---------- Selected text

The image fell short of beauty and divinity because it lacked life. What was wanting in the divinity present in the loving community, what was wanting in the community’s life, was an image and a shape. But in the risen Jesus, lifted up heavenward, the image found life again, and love found the objectification of its oneness. In this remarriage of spirit and body the opposition between the living and the dead Jesus has vanished, and the two are united in a God. Love’s longing has found itself as a living being and can now enjoy itself, and worship of this being is now the religion of the group. The need for religion finds it satisfaction in the risen Jesus, in love thus given shape.

To consider the resurrection of Jesus as an event is to adopt the outlook of the historian, and this has nothing to do with religion. Belief or disbelief in the resurrection as a mere fact deprived of its religious interest is a matter for the intellect whose occupation (the fixation of objectivity) is just the death of religion, and to have recourse to the intellect means to abstract from religion. But, of course, the intellect seems to have a right to discuss the matter, since the objective aspect of God is not simply love given shape; it also subsists on its own account, and, as a reality, claims a place in the world of realities. For this reason it is hard to cling to the religious aspect of the risen Jesus, to cling to configurated love in its beauty. Since it is only through an apotheosis that he became God, his divinity is a deification of a man present also as a reality. As a human individual he lived, died on the cross, and was buried. This blemish – humanity – is something quite different from the configuration proper to God. The objective aspect of God, his configuration, is objective only in so far as it is simply the presentation of the love uniting the group, simply the pure counterpart of that love, and it contains nothing not already in love itself (though here it appears as love’s counterpart), contains nothing which is not at the same time feeling.

--------------------
---------- Record excerpts

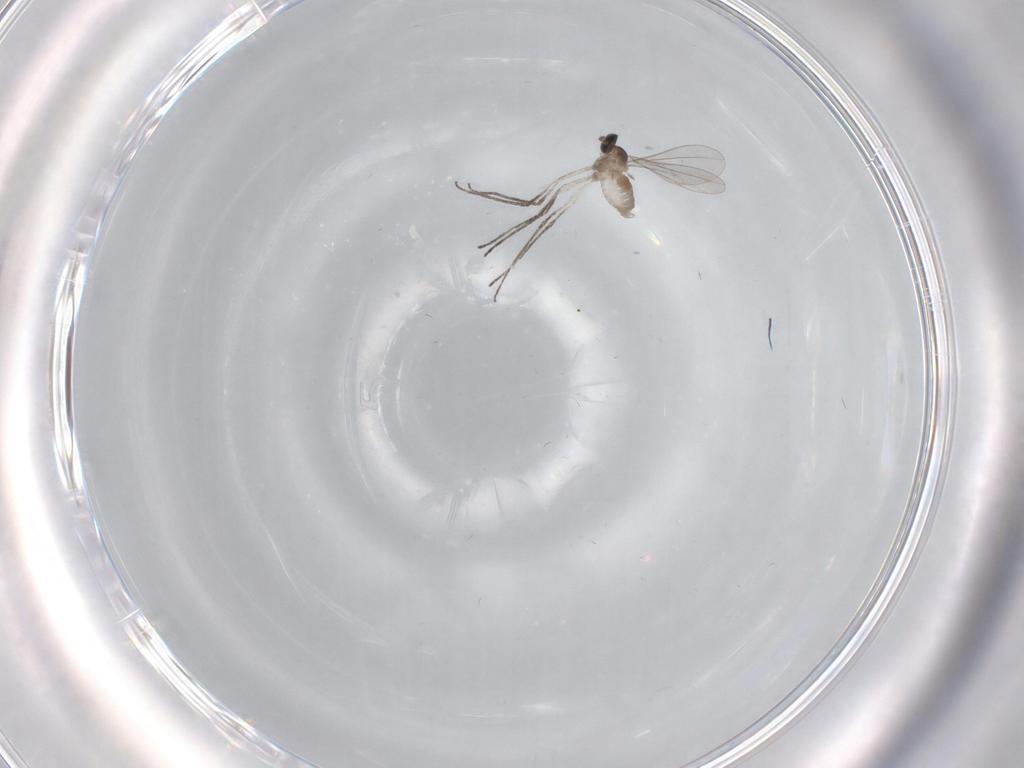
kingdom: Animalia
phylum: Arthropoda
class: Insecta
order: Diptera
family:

--------------------
---------- Record excerpts

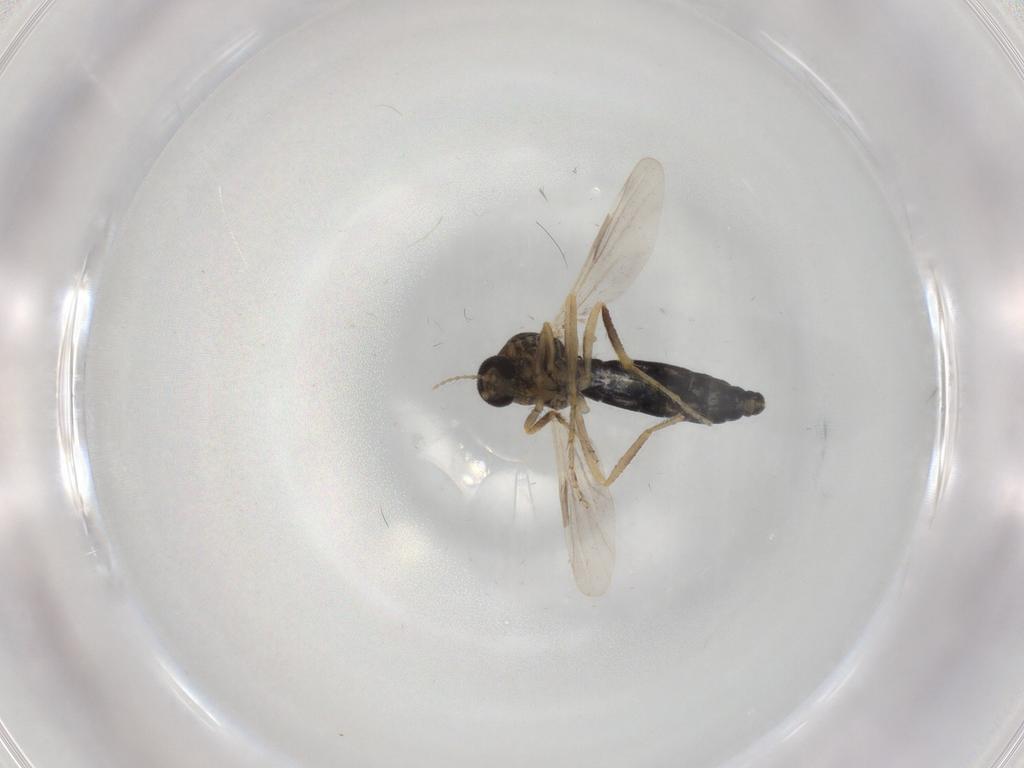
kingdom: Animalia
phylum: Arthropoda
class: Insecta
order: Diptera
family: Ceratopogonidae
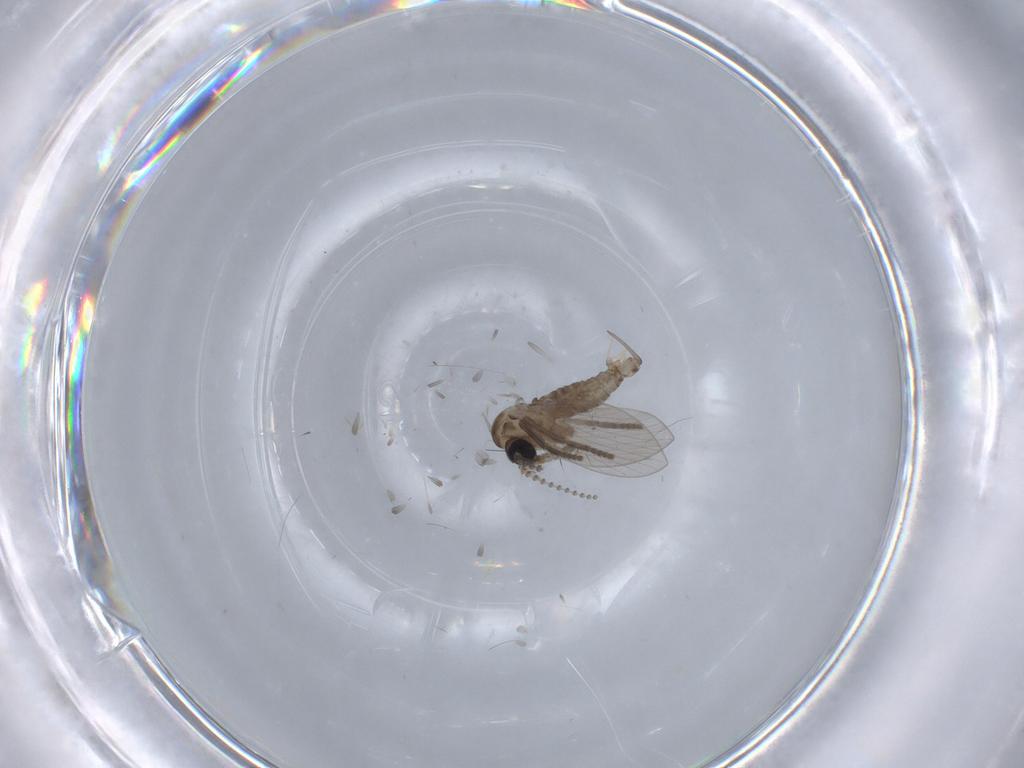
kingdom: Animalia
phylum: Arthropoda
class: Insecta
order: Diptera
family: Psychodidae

--------------------

### Exercise requirements
1 - Write out the passage on the resurrection of Jesus from "The image fell" down to "thus given shape.".
2 - In the passage on the resurrection of Jesus, whose outlook does one adopt by considering the resurrection as an event?

### Worked solutions
1 -
The image fell short of beauty and divinity because it lacked life. What was wanting in the divinity present in the loving community, what was wanting in the community’s life, was an image and a shape. But in the risen Jesus, lifted up heavenward, the image found life again, and love found the objectification of its oneness. In this remarriage of spirit and body the opposition between the living and the dead Jesus has vanished, and the two are united in a God. Love’s longing has found itself as a living being and can now enjoy itself, and worship of this being is now the religion of the group. The need for religion finds it satisfaction in the risen Jesus, in love thus given shape.

2 - The outlook of the historian.